So, Amazon had four major outages of their cloud services last year with the longest and most notable being the one that took Netflix streaming down for 23 hours during the busy holiday period. This article over on TechTarget discusses how Cloud up time is many times higher than enterprise data center up time. This got me to considering how Cloud up time should be measured compared to data center up time. If you have any experience managing SLA’s you have discovered how up time is defined (if at all) determines your vendor’s incentive and therefore level of efforts in restoring your application.

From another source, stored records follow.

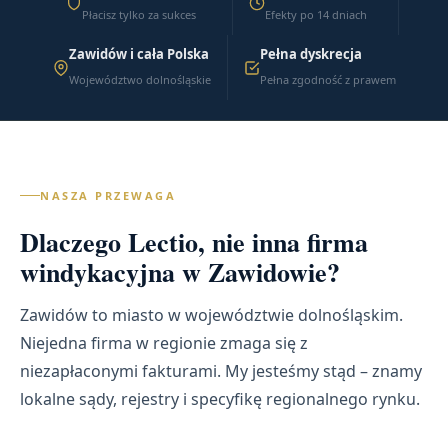
Płacisz tylko za sukces
Efekty po 14 dniach
Zawidów i cała Polska
Pełna dyskrecja
Województwo dolnośląskie
Pełna zgodność z prawem
NASZA PRZEWAGA
Dlaczego Lectio, nie inna firma
windykacyjna w Zawidowie?
Zawidów to miasto w województwie dolnośląskim.
Niejedna firma w regionie zmaga się z
niezapłaconymi fakturami. My jesteśmy stąd – znamy
lokalne sądy, rejestry i specyfikę regionalnego rynku.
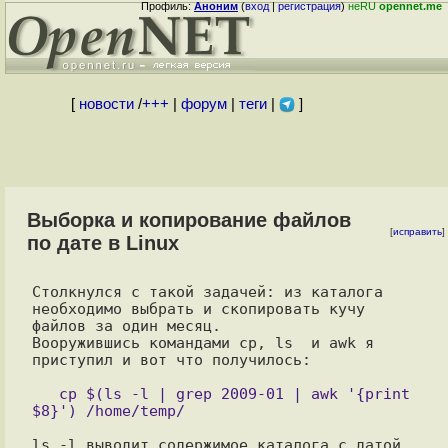
Профиль:
Аноним
(
вход
|
регистрация
)
неRU
opennet.me
[
новости
/
+++
|
форум
|
теги
|
]
Выборка и копирование файлов
[
исправить
]
по дате в Linux
Столкнулся с такой задачей: из каталога 
необходимо выбрать и скопировать кучу

файлов за один месяц.

Вооружившись командами cp, ls  и awk я 
приступил и вот что получилось:

   cp $(ls -l | grep 2009-01 | awk '{print 
ls -l выводит содержимое каталога с датой
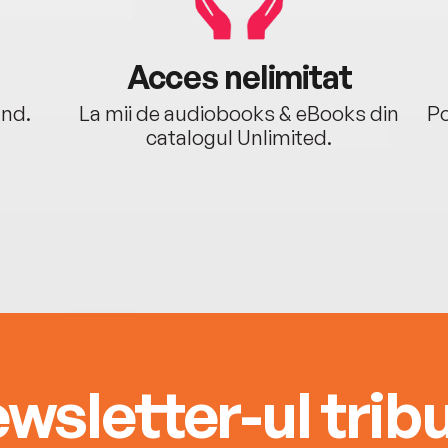
Acces nelimitat
ând.
La mii de audiobooks & eBooks din
Po
catalogul Unlimited.
wsletter-ul tribu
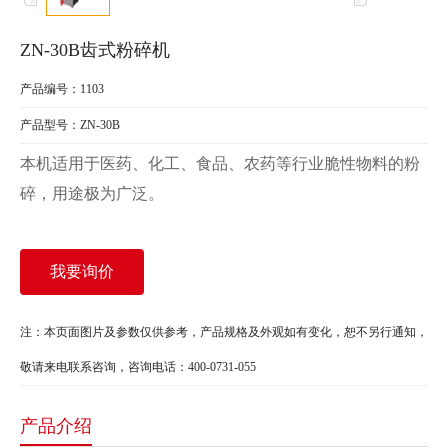
ZN-30B齿式粉碎机
产品编号：1103
产品型号：ZN-30B
本机适用于医药、化工、食品、农药等行业脆性物料的粉
碎，用途极为广泛。
我要询价
注：本页面图片及参数仅供参考，产品规格及外观如有变化，恕不另行通知，
敬请来电联系咨询，咨询电话：400-0731-055
产品介绍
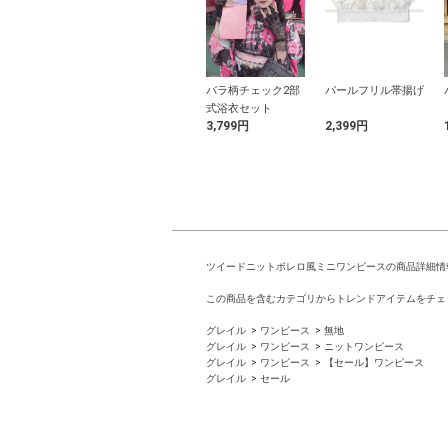
yシアーペプラ
センタープレススト
バラ柄チェック2部
パールフリル帯揚げ
ラウス
レートパンツ
式浴衣セット
9円
1,799円
3,799円
2,399円
ツイードニットボレロ風ミニワンピースの商品詳細情
この商品を含むカテゴリからトレンドアイテムをチェ
グレイル
ワンピース
無地
グレイル
ワンピース
ニットワンピース
グレイル
ワンピース
【セール】ワンピース
グレイル
セール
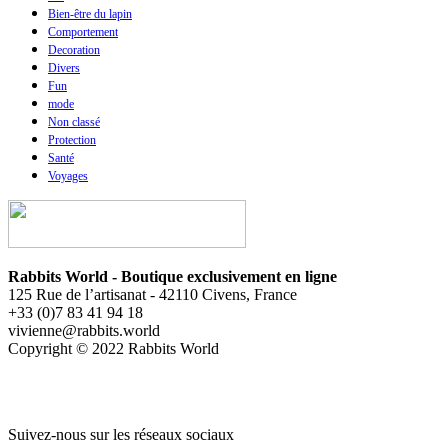
Bien-être du lapin
Comportement
Decoration
Divers
Fun
mode
Non classé
Protection
Santé
Voyages
Rabbits World - Boutique exclusivement en ligne
125 Rue de l’artisanat - 42110 Civens, France
+33 (0)7 83 41 94 18
vivienne@rabbits.world
Copyright © 2022 Rabbits World
Suivez-nous sur les réseaux sociaux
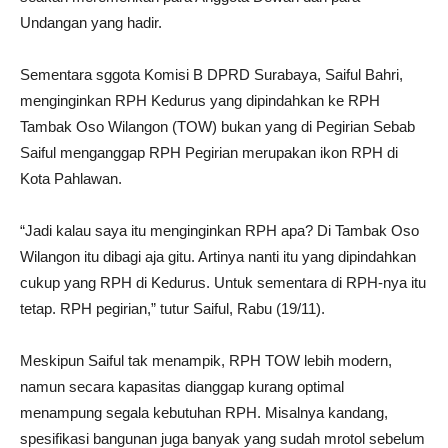
Undangan yang hadir.
Sementara sggota Komisi B DPRD Surabaya, Saiful Bahri,
menginginkan RPH Kedurus yang dipindahkan ke RPH
Tambak Oso Wilangon (TOW) bukan yang di Pegirian Sebab
Saiful menganggap RPH Pegirian merupakan ikon RPH di
Kota Pahlawan.
“Jadi kalau saya itu menginginkan RPH apa? Di Tambak Oso
Wilangon itu dibagi aja gitu. Artinya nanti itu yang dipindahkan
cukup yang RPH di Kedurus. Untuk sementara di RPH-nya itu
tetap. RPH pegirian,” tutur Saiful, Rabu (19/11).
Meskipun Saiful tak menampik, RPH TOW lebih modern,
namun secara kapasitas dianggap kurang optimal
menampung segala kebutuhan RPH. Misalnya kandang,
spesifikasi bangunan juga banyak yang sudah mrotol sebelum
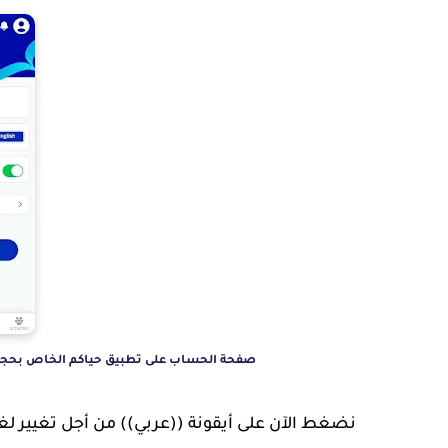
صفحة الحساب على تطبيق حياكم الخاص بحجز تذا
نضغط الآن على أيقونة ((عربي)) من أجل تغيير ل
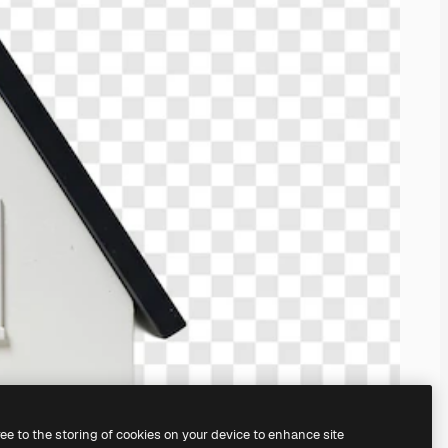
ree to the storing of cookies on your device to enhance site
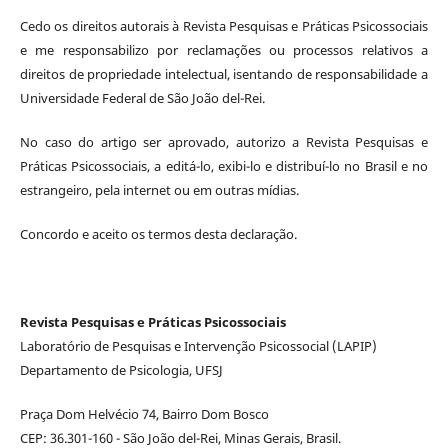
Cedo os direitos autorais à Revista Pesquisas e Práticas Psicossociais
e me responsabilizo por reclamações ou processos relativos a
direitos de propriedade intelectual, isentando de responsabilidade a
Universidade Federal de São João del-Rei.
No caso do artigo ser aprovado, autorizo a Revista Pesquisas e
Práticas Psicossociais, a editá-lo, exibi-lo e distribuí-lo no Brasil e no
estrangeiro, pela internet ou em outras mídias.
Concordo e aceito os termos desta declaração.
Revista Pesquisas e Práticas Psicossociais
Laboratório de Pesquisas e Intervenção Psicossocial (LAPIP)
Departamento de Psicologia, UFSJ
Praça Dom Helvécio 74, Bairro Dom Bosco
CEP: 36.301-160 - São João del-Rei, Minas Gerais, Brasil.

Applications are the name of the game and especially in Cloud based services. Normally when you consider a Cloud solution you mainly look at hosting a specific application or set of applications. This is where the legal jargon of what a vendor considers availability versus what you may consider availability come into play. In the traditional data center we measure the availability of the major subsystems from HVAC to SAN and Network. But how does this all translates to a service provider? If your virtual machine (VM) is up and running but the Cloud the private connection to your database hosted in your DC is unavailable how is up time calculated? Who has responsibility in ensuring the connection stays available? This is just one possibility of cross organizational support issues that exist in a Cloud environment.
It doesn’t mean much to have a VM physically up and running but not have access to the application. Some vendors will still consider the above state as operational and not count against up time. I do sympathize with Cloud vendors as this is a slippery slope. How do you create a demarcation between the Cloud provider’s assets and the customer’s. You can use application monitoring tools that create synthetic transactions to measure up time but what if the application failure is on your end and not the Cloud provider’s?
This is one of the areas I think providers like Rackspace have an opportunity to gain market share with their OpenStack Cloud. Their “Fanatical” support approach looks to help customers keep their applications up and running no matter the source of the issue. They will even upon request log into you VM and help figure out the issue. I’ve dinged Rackspace in the past for playing word games with their SLA’s but bottom line they do have some of the best and most transparent support in the hosted business.
Even with this different take on Cloud support, measuring and evaluating up time metrics is a interesting challenge for Cloud customers. It introduces a new skill is vendor SLA management. If you are looking to migrate your first application to the Cloud, I’d take an especially hard look at the Cloud provider’s wording for service availability and what parts of the infrastructure and service they are ensuring is available and the level of support offered
As an enterprise customer looking at Cloud providers how do you evaluate (and value) Cloud providers on availability?